> **Problem details**:
Convert the data below into a JSON list of strings, with one string for each line of text and no entries for blank lines. Leave the pictures out of the answer.

> **Data shown**:
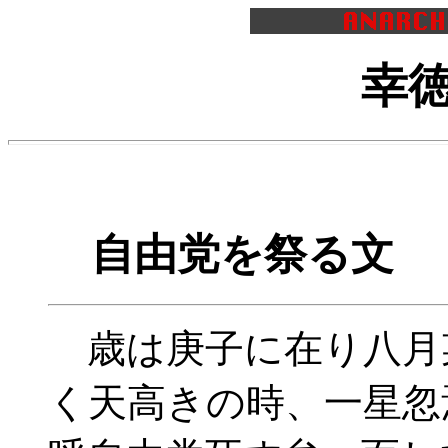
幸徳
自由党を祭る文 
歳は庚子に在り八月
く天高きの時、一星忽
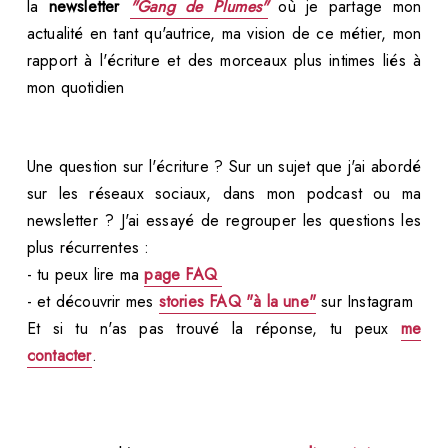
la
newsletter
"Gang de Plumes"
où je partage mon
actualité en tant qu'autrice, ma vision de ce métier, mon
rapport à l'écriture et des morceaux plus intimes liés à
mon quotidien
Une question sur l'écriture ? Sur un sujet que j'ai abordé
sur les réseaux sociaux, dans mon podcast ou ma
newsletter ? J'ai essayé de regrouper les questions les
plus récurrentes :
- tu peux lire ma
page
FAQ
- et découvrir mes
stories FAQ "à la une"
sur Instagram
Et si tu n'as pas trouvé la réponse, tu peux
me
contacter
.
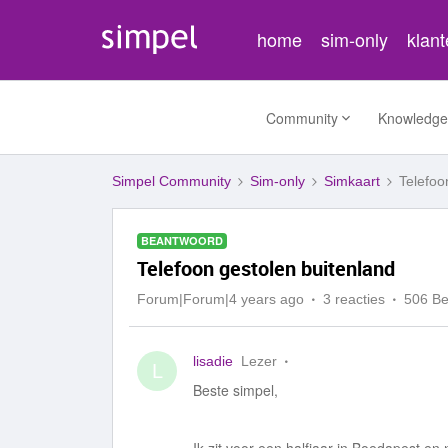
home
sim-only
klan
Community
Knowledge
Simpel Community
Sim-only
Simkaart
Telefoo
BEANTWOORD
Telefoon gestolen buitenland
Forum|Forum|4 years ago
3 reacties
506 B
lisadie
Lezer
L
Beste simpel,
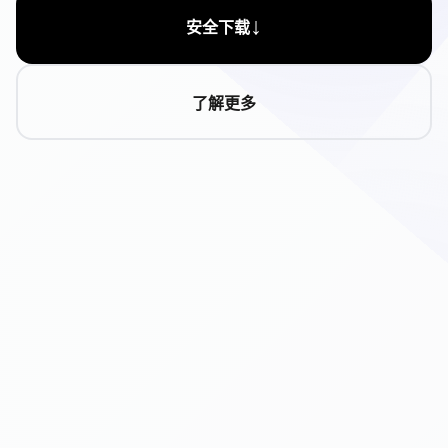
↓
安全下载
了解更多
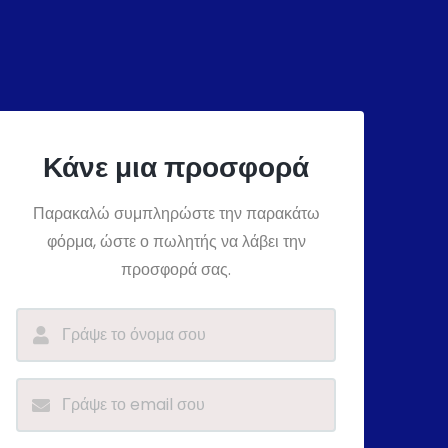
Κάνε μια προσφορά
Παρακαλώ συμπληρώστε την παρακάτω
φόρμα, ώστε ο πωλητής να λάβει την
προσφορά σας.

> **Response to the task**:
[
  "幸徳",
  "自由党を祭る文 ",
  "歳は庚子に在り八月",
  "く天高きの時、一星忽",
  "la",
  "newsletter",
  "\"Gang de Plumes\"",
  "où je partage mon",
  "actualité en tant qu'autrice, ma vision de ce métier, mon",
  "rapport à l'écriture et des morceaux plus intimes liés à",
  "mon quotidien",
  "Une question sur l'écriture ? Sur un sujet que j'ai abordé",
  "sur les réseaux sociaux, dans mon podcast ou ma",
  "newsletter ? J'ai essayé de regrouper les questions les",
  "plus récurrentes :",
  "- tu peux lire ma",
  "page",
  "FAQ",
  "- et découvrir mes",
  "stories FAQ \"à la une\"",
  "sur Instagram",
  "Et si tu n'as pas trouvé la réponse, tu peux",
  "me",
  "contacter",
  ".",
  "home",
  "sim-only",
  "klan",
  "Community",
  "Knowledge",
  "Simpel Community",
  "Sim-only",
  "Simkaart",
  "Telefoo",
  "BEANTWOORD",
  "Telefoon gestolen buitenland",
  "Forum|Forum|4 years ago",
  "3 reacties",
  "506 B",
  "lisadie",
  "Lezer",
  "L",
  "Beste simpel,",
  "↓",
  "安全下载",
  "了解更多",
  "Κάνε μια προσφορά",
  "Παρακαλώ συμπληρώστε την παρακάτω",
  "φόρμα, ώστε ο πωλητής να λάβει την",
  "προσφορά σας."
]